*** Opening of Data extracts ***

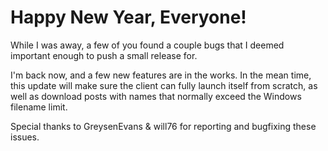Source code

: # Happy New Year, Everyone!

While I was away, a few of you found a couple bugs that I deemed important enough to push a small release for.

I'm back now, and a few new features are in the works. In the mean time, this update will make sure the client can fully launch itself from scratch, as well as download posts with names that normally exceed the Windows filename limit.

Special thanks to GreysenEvans & will76 for reporting and bugfixing these issues.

*** Close of Data extracts ***

### What you need to do:
Set down nothing but the lines from the one containing "I'm back now, and" through the end of the entries above, exactly as written, both ends counted.

### Result:
I'm back now, and a few new features are in the works. In the mean time, this update will make sure the client can fully launch itself from scratch, as well as download posts with names that normally exceed the Windows filename limit.

Special thanks to GreysenEvans & will76 for reporting and bugfixing these issues.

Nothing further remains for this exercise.